## [ASSIGNMENT]
A word-for-word repeat of all the data is the goal.
==== DATA EXTRACTS
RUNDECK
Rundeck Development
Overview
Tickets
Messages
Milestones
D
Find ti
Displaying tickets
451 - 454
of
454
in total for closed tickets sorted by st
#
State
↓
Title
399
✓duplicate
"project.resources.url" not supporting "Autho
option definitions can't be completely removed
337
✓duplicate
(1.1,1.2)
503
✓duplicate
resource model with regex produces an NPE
========
## [ANSWER SECTION]
RUNDECK
Rundeck Development
Overview
Tickets
Messages
Milestones
D
Find ti
Displaying tickets
451 - 454
of
454
in total for closed tickets sorted by st
#
State
↓
Title
399
✓duplicate
"project.resources.url" not supporting "Autho
option definitions can't be completely removed
337
✓duplicate
(1.1,1.2)
503
✓duplicate
resource model with regex produces an NPE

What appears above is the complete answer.